Review Summary: Slit the skin and count the pixels
With
Kendo Dynamics, Bristol-born producer Antoni Maiovvi creates a cybernetic metropolis riddled with paranoia. As Pleasure Model, he explains
Kendo Dynamics' vision as robophobic: developing a bizarre fear of surrounding lifeforms being devoid of humanity, their grey matter flooded with wires and circuitry. It’s an anxiety one might develop as they become detached with the overwhelming nightlife, losing synch with the tech-driven euphoria. Maiovvi is a driving force behind Giallo Disco Records, which conveniently helps describe the sound present (“giallo” being an Italian horror genre with supernatural elements). Think Bottin’s
Horror Disco (2009), but with a much better sense of scenery and a more convincing psychological component - less cheese, but still some. From A to B,
Kendo Dynamics is never settled in its journey, constantly peppered by little environmental triggers like neurological gamma rays. Flashing lights are delirium, a mysterious stranger is a retro-futurist assassin, the DJ is GLaDOS, and so on.
Opener “Pill Towers” could be the soundtrack to a Cronenburg-y scene of visceral pleasure and mechanical interference, similar to Roger Ebert’s description of
Crash (“
like a porno movie made by a computer”). It’s a bizarre algorithm of an individual’s technological unease and a pervasive club energy; granted, this is the album’s running theme, but "Pill Towers" appropriately feels like a springboard. Rapid, ever-changing percussion drives beneath eerie synths, steadily building. The claptraps are delivered almost tormentingly, like a legion of partiers unknowingly mocking an outsider’s discomfort.
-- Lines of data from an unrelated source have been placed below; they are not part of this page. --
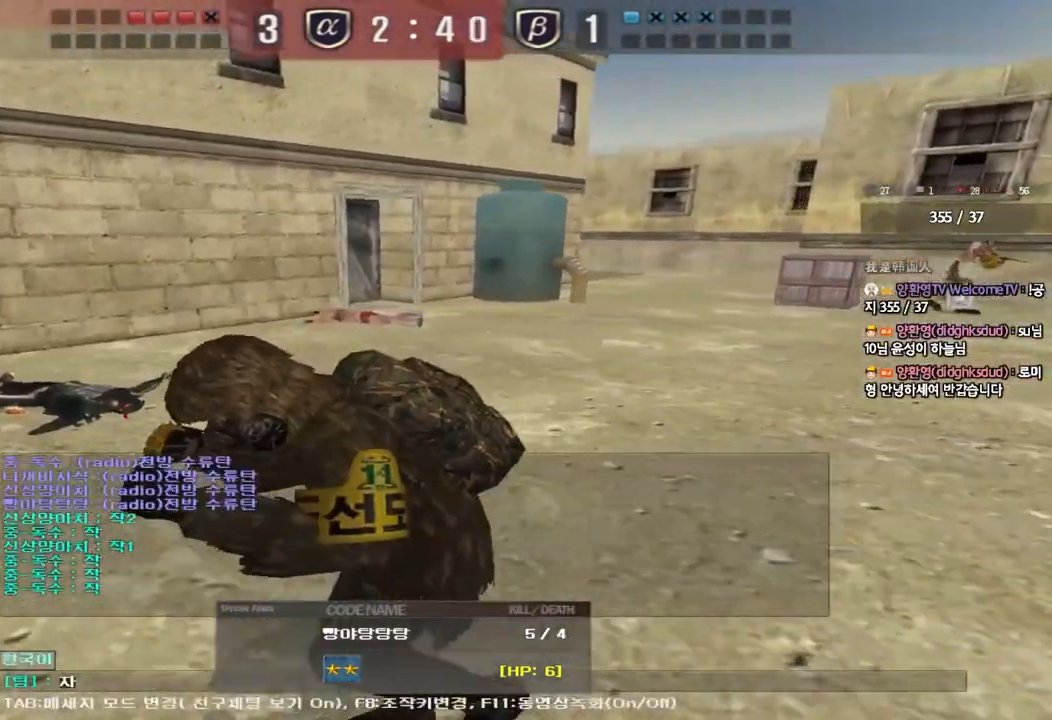
{"keys": [], "events": [[67, "r", "up"]]}
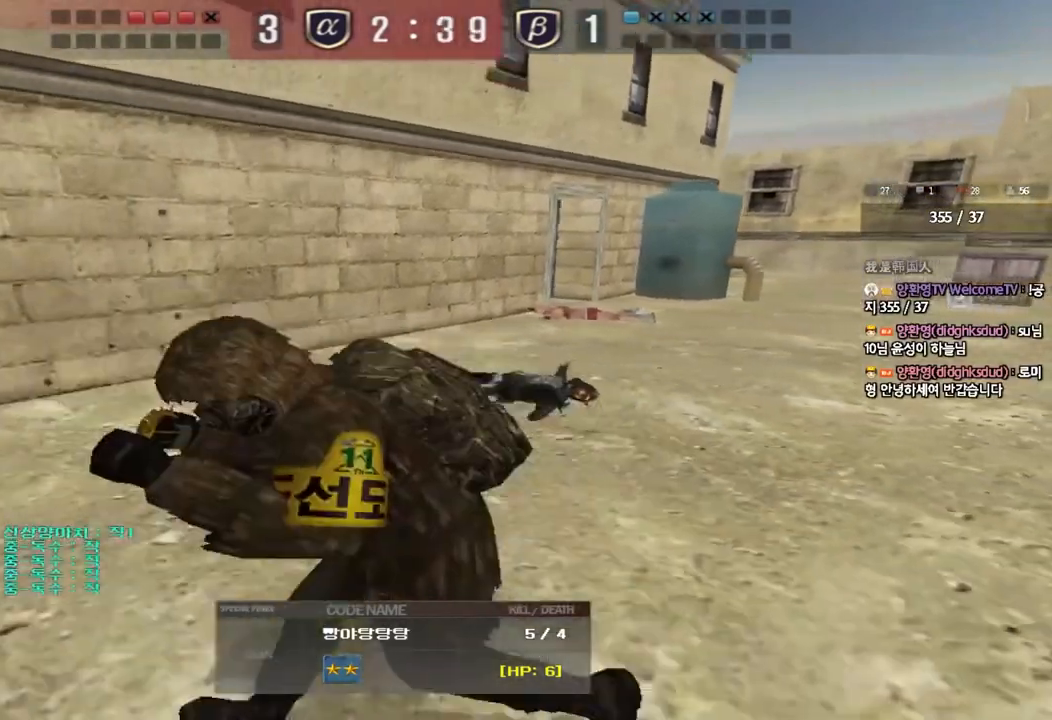
{"keys": [], "events": []}
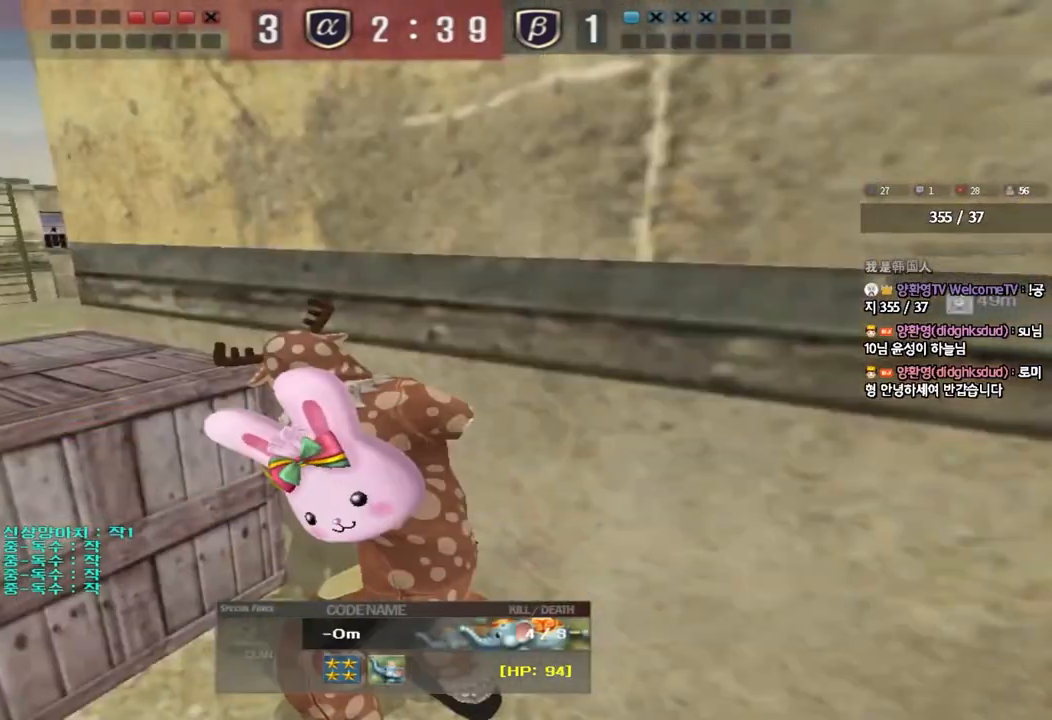
{"keys": [], "events": []}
Follow-up “Mounnrocc” sees some relief without much lapse in energy, blending the liveliness of house with a less intrusive vibe. Much of
Kendo Dynamics succeeds in capturing various little self-contained angles on the same robo-anxiety-club theme, with different mindsets and a great sense of fluctuation in pacing. “Sweetner V’enst” is one of the least fearful tracks, with an exhilarating beat and almost zero mental interference; on the flip side, its successor, “Bealichtbach”, broods over a backdrop of blurring city lights and chunky, industrial synths.
Pleasure Model’s endgame is positive, despite all the themes of distress and whatnot.
Kendo Dynamics ultimately comes to terms, accepting these phobias not as red flags, but as anchors to humanity. It’s like someone well acquainted with a bustling nightlife undergoing some drastic life change, and then feeling like some brain chip had been damaged or removed, allowing them to see the environment more realistically - think
Totall Recall meets
Strange Days meets
Party Monster, maybe. Songs like “Abandonment Issues” seem to cope with a sense of identity loss, as though every sequence has the protagonist sprinting through an alley, dropping little sentimental knickknacks - like, memories conserved in USB format - only to reach daylight and discover everything intact. This is just a bit of a roundabout way to say
Kendo Dynamics is a narrative of both trepidation and reassurance beneath addictive beats and engaging soundscapes in an unknown - and probably irrelevant - timeline. Antoni Maiovvi explains that his inspiration for the album was a sort of self-induced phobia resulting from “
[blaming] it all on replicants at the time.” It captures the essence of a film like
Blade Runner, where a life of fear is synonymous with one of enslavement.